FEBRUARY 15, 2006
VOLUME 3 NO. 3

PATIENTS & PRACTICE

Cardiac costs jeopardize medicare: study

Heart spending skyrockets but mortality rates hold steady. Money for nothing?


Are we spending too much to combat our number one killer? Mortality from cardiac diseases has remained extraordinarily steady over the past 15 years. But spending on those diseases has not.

In fact, our spending on cardiac diagnosis and management poses "a challenge to the sustainability of Medicare," according to a review in the January 24 issue of Circulation.

Two papers in the issue track spending on cardiac diagnosis and management in Ontario and the US in recent years, and the picture they present is one of ever-diminishing returns for ever-greater outlay.

From 1992 to 2001, the number of echocardiographs carried out in Ontario rose by 62%. The number of stress tests rose by 38%. Perfusion rates were up 133%. The number of catheterization procedures increased by 137%. And percutaneous coronary intervention procedures rose by 180%.

Ontarians spent just under $3 billion on cardiac care in 2001, about 14% of a total health budget of $22 billion. What they got in return was less easy to quantify, especially as outcomes have remained remarkably flat.

"We've seen a very small, basically insignificant decline in mortality from acute MI," says Sunnybrook cardiologist Dr David Alter, lead author of the Ontario study. "At the same time, we're still seeing a slow increase in the number of cardiac hospitalizations."

The key question is: are we reducing what would otherwise be growing cardiac mortality, or are we throwing money down a black hole?

US cardiac management offers some clues, suggests Dr Alter. "We're on the same track as them just several years behind."

CARDIAC SPENDTHRIFTS
The US has about three times as many cath labs per capita as Canada does, and nearly twice as many cardiologists. And, sure enough, Americans have about three times as many catheterizations as Canadians. "The evidence seems to suggest that use of these procedures closely mirrors capacity," says Dr Alter. "Much of it seems to be technology-driven." Despite this, the proportions of patients proceeding to revascularization procedures in the US and Ontario were remarkably similar, at 50% versus 46%.

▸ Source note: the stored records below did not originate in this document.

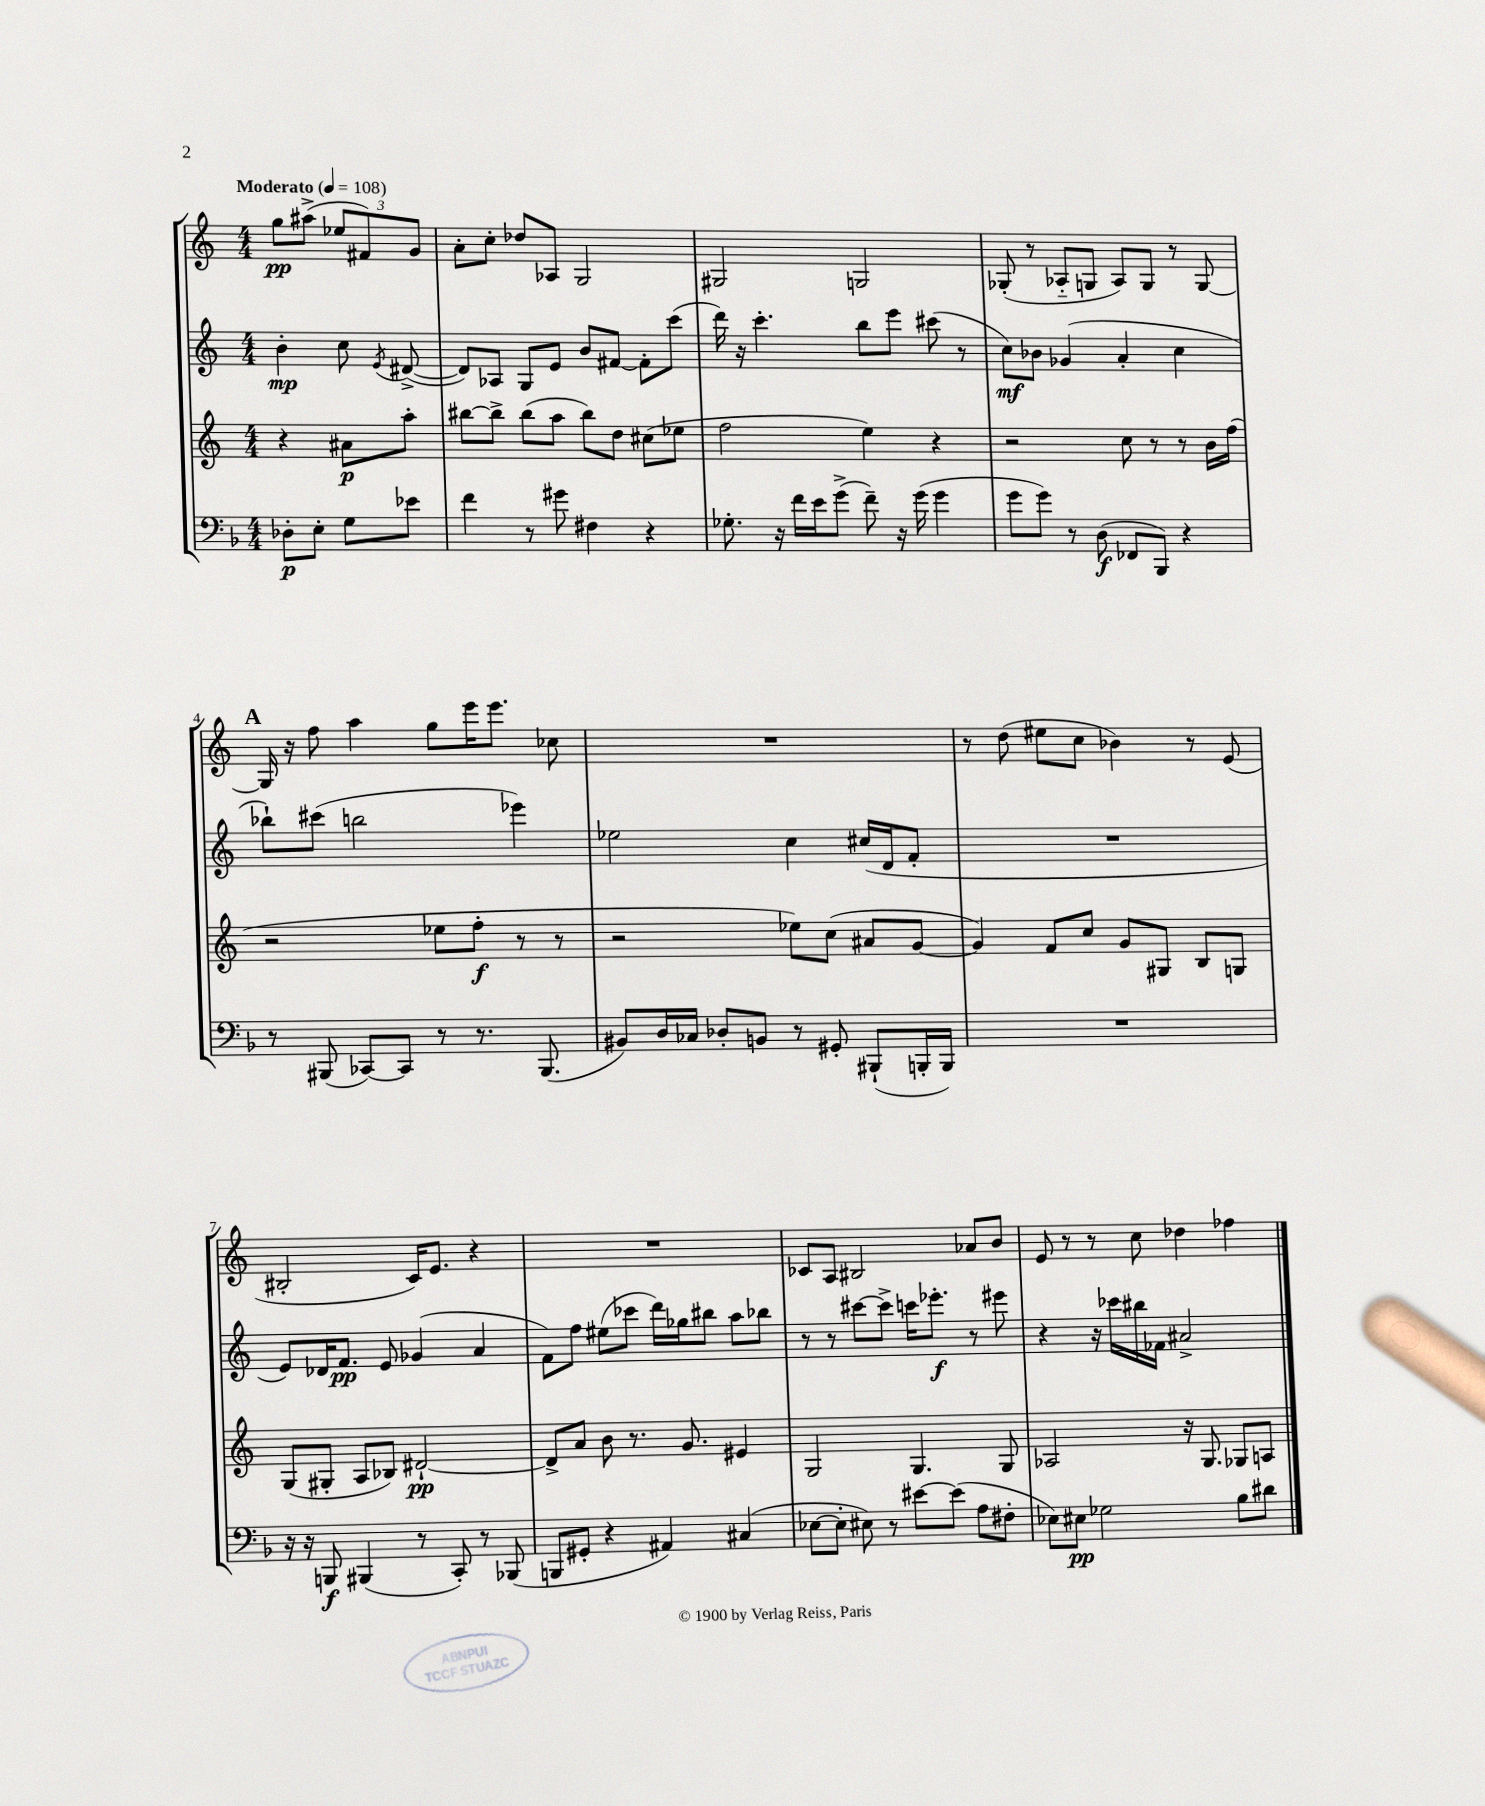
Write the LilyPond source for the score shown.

<<
\new StaffGroup <<
\new Staff = "s0" {
    \clef treble \key c \major \numericTimeSignature \time 4/4 \partial 2 \tempo "Moderato" 4 = 108
    \autoBeamOff g''8[\pp ais''8]->( \tuplet 3/2 { ees''8[ fis'8) g'8] } |
    a'8[-. c''8]-. des''8[ aes8] g2 |
    gis2 g2 |
    ges8-.( r8 aes8[-_ g8] aes8[) g8] r8 g8~ |
    \mark \markup { \bold "A" } g16 r16 f''8 a''4 g''8[ e'''16 e'''8.] ces''8 |
    R1 |
    r8 d''8( eis''8[ c''8] bes'4) r8 e'8( |
    bis2-. c'16[) e'8.] r4 |
    R1 |
    ces'8[ a8] bis2 aes'8[ b'8] |
    e'8 r8 r8 c''8 des''4 fes''4 \bar "|." |
}
\new Staff = "s1" {
    \clef treble \key c \major \numericTimeSignature \time 4/4 \partial 2
    \autoBeamOff b'4-.\mp c''8 \acciaccatura { e'8 } dis'8~->( |
    dis'8[) aes8] g8[ e'8] b'8[ fis'8]~ fis'8[-. c'''8]( |
    d'''16) r16 c'''4.-. b''8[ e'''8] cis'''8( r8 |
    c''8[\mf) bes'8] ges'4( a'4-. c''4 |
    \mark \markup { \bold "A" } bes''8[-!) cis'''8]( b''2 ees'''4) |
    ees''2 c''4 cis''16[( d'16 f'8]-. |
    R1 |
    e'8[) des'16 f'8.]\pp e'8 ges'4( a'4 |
    f'8[) f''8] eis''8[( ces'''8] d'''16[) ges''16 bis''8] a''8[ bes''8] |
    r8 r8 cis'''8[~ cis'''8]-> c'''16[ ees'''8.]-.\f r8 eis'''8 |
    r4 r16 ces'''16[ bis''16 fes'16] ais'2-> \bar "|." |
}
\new Staff = "s2" {
    \clef treble \key c \major \numericTimeSignature \time 4/4 \partial 2
    \autoBeamOff r4 ais'8[\p a''8]-. |
    bis''8[~ bis''8]-> bis''8[( a''8] bis''8[) d''8] cis''8[( ees''8] |
    f''2 e''4) r4 |
    r2 c''8 r8 r8 b'16[ f''16]( |
    \mark \markup { \bold "A" } r2 ees''8[ f''8]-.\f r8 r8 |
    r2 ees''8[) c''8]( ais'8[ g'8]~ |
    g'4) f'8[ c''8] g'8[ gis8] b8[ g8] |
    g8[( gis8]-. a8[ bes8]) dis'2~-!\pp |
    dis'8[-> a'8] b'8 r8. g'8. eis'4 |
    g2 g4. g8 |
    aes2 r16 g8. ges8[ a8] \bar "|." |
}
\new Staff = "s3" {
    \clef bass \key f \major \numericTimeSignature \time 4/4 \partial 2
    \autoBeamOff des8[-.\p e8]-. g8[ ees'8] |
    f'4 r8 gis'8 fis4 r4 |
    ges8.-. r16 f'16[ e'16 g'8]->( f'8--) r16 g'16( g'4 |
    g'8[ g'8]) r8 d8\f( fes,8[ bes,,8]) r4 |
    \mark \markup { \bold "A" } r8 bis,,8( ces,8[~) ces,8] r8 r8. bis,,8.( |
    bis,8[) d16 ces16] des8[-. b,8] r8 gis,8-. bis,,8[-!( b,,16-. b,,16]) |
    R1 |
    r16 r16 b,,8\f bis,,4( r8 c,8-.) r8 bes,,8( |
    b,,8[ gis,8]-. r4 ais,4) cis4( |
    ees8[~ ees8]-. eis8) r8 eis'8[~ eis'8]( a8[ fis8]-. |
    ees8[) eis8]\pp ges2 bes8[ dis'8] \bar "|." |
}
>>
>>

Even more telling, a 2004 Circulation study of longterm mortality among Canadian and American acute MI patients found only minimal differences despite vastly higher use rates of all cardiac procedures in the US. Risk reduction in the States was due to higher rates of coronary angioplasty and coronary artery bypass graft (CABG) surgery during initial hospitalization.

So are secondary interventions a waste of money? There's no easy answer. "The same intervention will be much more effective if targeted at a high-risk group." This, says Dr Alter, is the silver lining in the Ontario data. Use of cardiac procedures is increasing fastest among women and low-income patients, precisely the groups who were most underserved in the past.

AMERICAN LESSONS
In the US, where racial inequalities in access are an overriding concern, the trends are less encouraging, according to Dr F Lee Lucas, author of the parallel study on US cardiac care rates. Rates for women and non-white men, their top underserved groups, have been rising, but the increase has only barely kept pace with the rates for white men. "White males are still more likely to undergo cardiac procedures than non-white males or women," says Dr Lucas.

Canadians can take comfort from the fact that they're still in the early stages of the cardiac care explosion that swept America in the 80s and 90s, according to Dr John Ayanian, in an accompanying editorial.

CABG CONSUMPTION
There is another possible upside to all this. Improvements in angioplasty have led to lower rates of restenosis among stented patients. This could lead to lower costs per patient and fewer return visits, the latest US data suggest. Even more crucially, these improvements have also enabled us to reduce CABG rates.

Cardiology's growth spurt in the US came at a time when CABG was basically the only game in town for MI patients. Trouble is, it's horrendously expensive. In Ontario, this procedure alone accounted for 42% of all cardiac care spending in 2001.

When Dr Alter's study of cardiac spending ended in 2001, CABG rates were still rising in Canada, but had already been falling in the US for a few years. "Since then," he says, "Canadian rates have also seen a small downturn." Even a small decrease in CABG rates translates into big dollar savings. We may be no better than Americans at controlling spending, but with better, cheaper treatment options than they had, we may yet avoid the worst excesses of cardiac care inflation.